Certes, il le fallait, puisque ainsi l'a voulu l'auteur de Ramuntcho, et puisque Antoine était le seul homme capable de risquer et de ne point rater un pareil tour de force : retraduire scéniquement le traducteur de l'intraduisible.



C'est bien de cela, en effet, qu'il s'agissait ici, et non d'autre chose. Qui voudra chercher en cette transposition d'art une pièce ordinaire, selon telle ou telle formule, sera de mauvaise foi envers elle, et la jugera d'un point de vue qui en déformer injustement la perspective esthétique.



Tout au plus aura-t-on le droit de comparer Ramuntcho à L'Arlésienne ou à Mireille. Et encore ne sera-ce point d'une équité parfaite ; car la transposition d'art était autrement commode avec la langue pittoresque, plastique, de Daudet et de Mistral, qu'avec celle de Pierre Loti, pareille aux robes des fées, en air tissu et couleur du temps.

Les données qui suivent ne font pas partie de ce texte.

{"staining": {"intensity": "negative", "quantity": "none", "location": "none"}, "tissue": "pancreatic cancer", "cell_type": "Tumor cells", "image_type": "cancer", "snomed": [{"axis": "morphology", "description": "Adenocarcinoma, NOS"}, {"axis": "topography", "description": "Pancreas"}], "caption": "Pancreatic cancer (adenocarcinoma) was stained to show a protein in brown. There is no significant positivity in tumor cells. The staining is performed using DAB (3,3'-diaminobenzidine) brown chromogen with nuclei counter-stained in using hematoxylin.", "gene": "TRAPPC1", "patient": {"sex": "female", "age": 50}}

Cette fois, il faut le proclamer bien haut, Antoine a joué la difficulté, et il a gagné la partie.



Tout ce que pouvait donner l'illusion théâtrale, pour lutter avec le verbe illusionniste du roman, il l'a fait rendre à son métier de metteur en scène, de décorateur, de réalisateur parlant à tous les sens de l'auditoire et le forçant à la foi dans le miracle présenté.

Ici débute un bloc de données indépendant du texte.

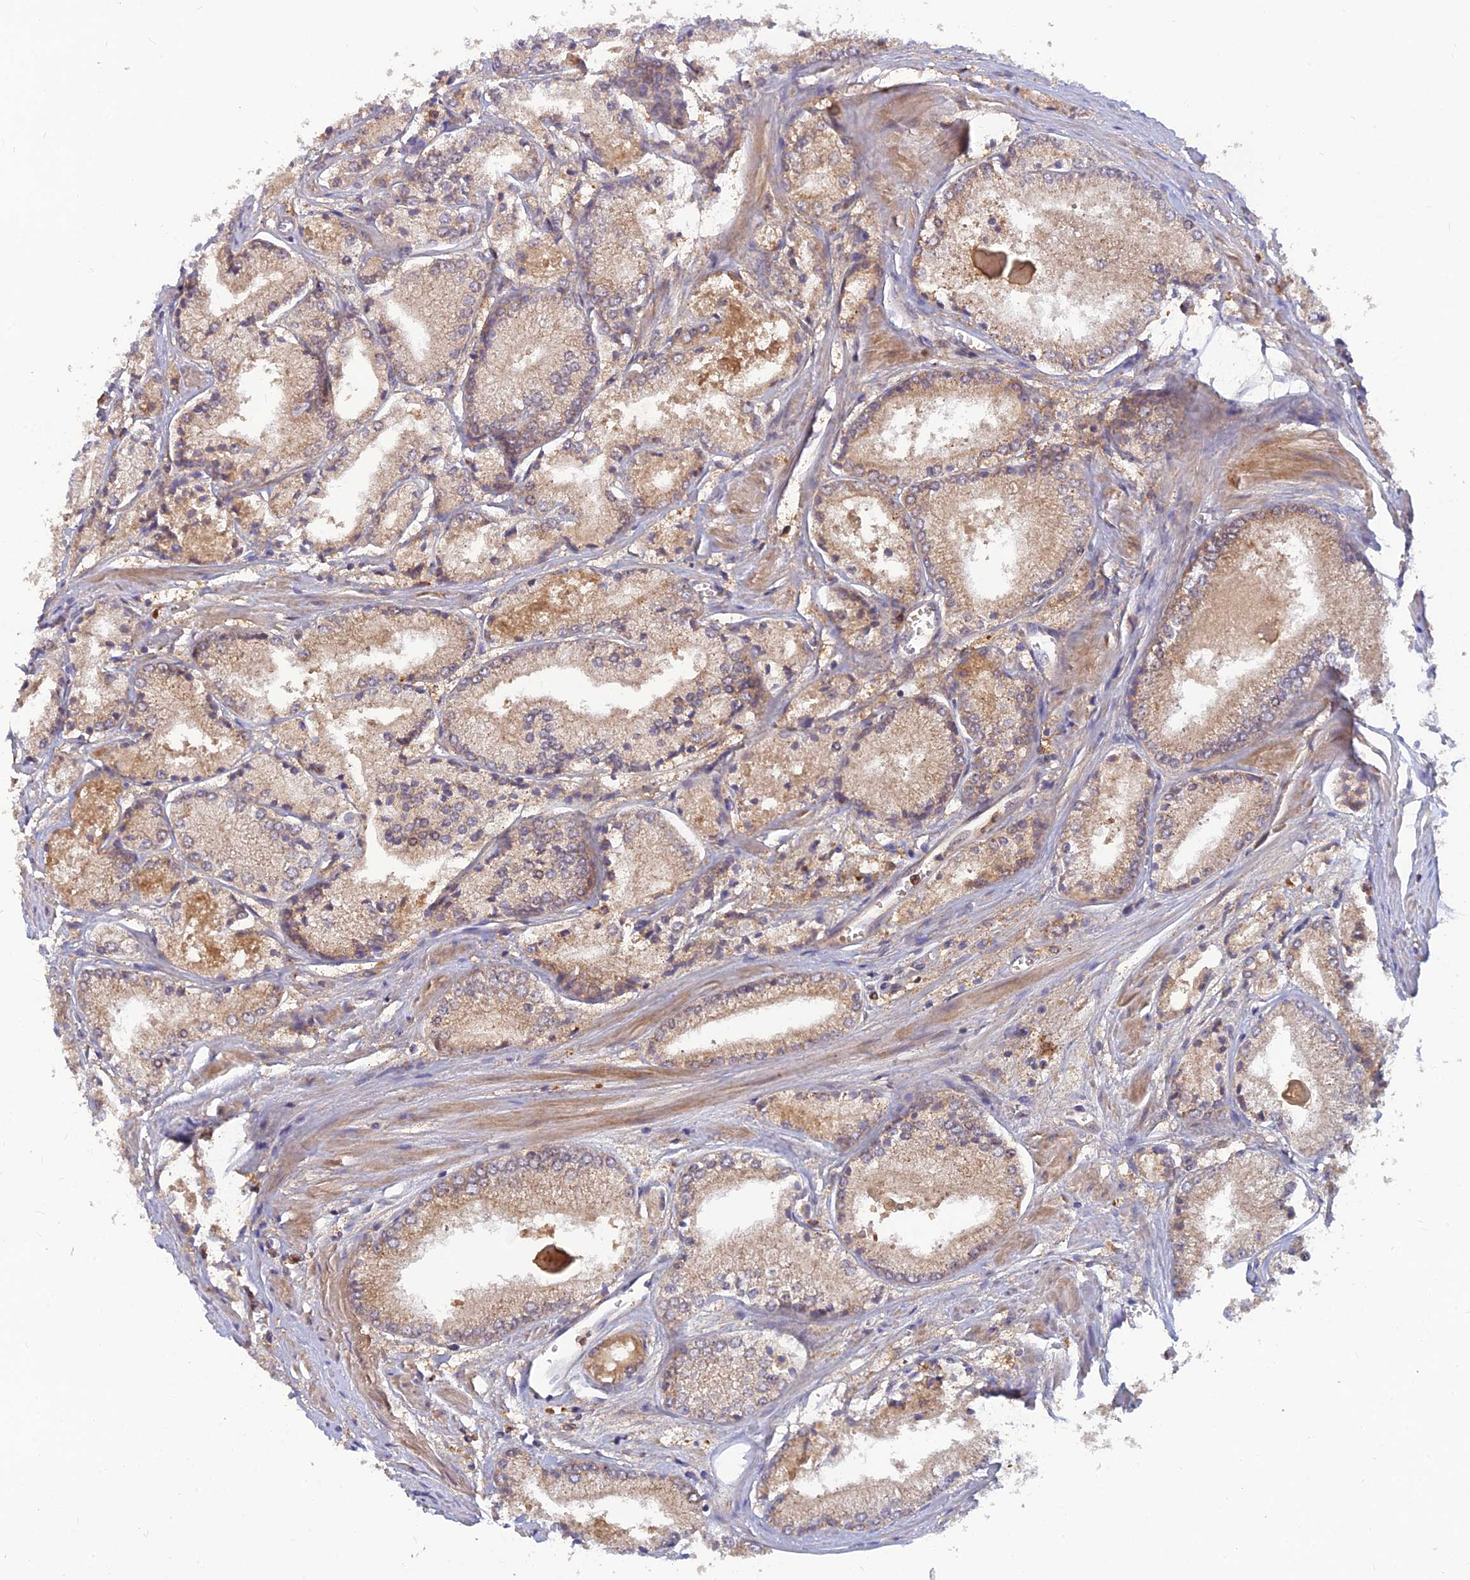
{"staining": {"intensity": "weak", "quantity": "25%-75%", "location": "cytoplasmic/membranous"}, "tissue": "prostate cancer", "cell_type": "Tumor cells", "image_type": "cancer", "snomed": [{"axis": "morphology", "description": "Adenocarcinoma, Low grade"}, {"axis": "topography", "description": "Prostate"}], "caption": "Prostate cancer stained with immunohistochemistry reveals weak cytoplasmic/membranous expression in approximately 25%-75% of tumor cells.", "gene": "FAM151B", "patient": {"sex": "male", "age": 60}}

Grâce aux prestiges de Jusseaume, peintre sorcier lui aussi, on était vraiment là-bas, au pays basque. Il y a, entre autres détails, notamment au second tableau, servant de fond au fandango qu'illuminent des lanternes, un soir mauve qui semble décrit par le livre lui-même, tant il est peint (si l'on peut dire) en vapeurs de Loti.



Et c'est partialité, au reste, de citer ce détail spécialement. Il n'y a pas un tableau qui ne soit une évocation, en somme. La place d'Etchezar, le jardin de Gracieuse, le jeu de pelote, la Cidrerie, la petite terrasse devant la maison de Ramuntcho, et la salle du couvent, enfin, avec sa grande Vierge toute chasublée de raides étoffes, sont autant de merveilles, où les gens sont placés en vie, et pourtant dans du rêve, toujours comme si l'on contemplait des pages du livre, à travers la magie de l'écrivain.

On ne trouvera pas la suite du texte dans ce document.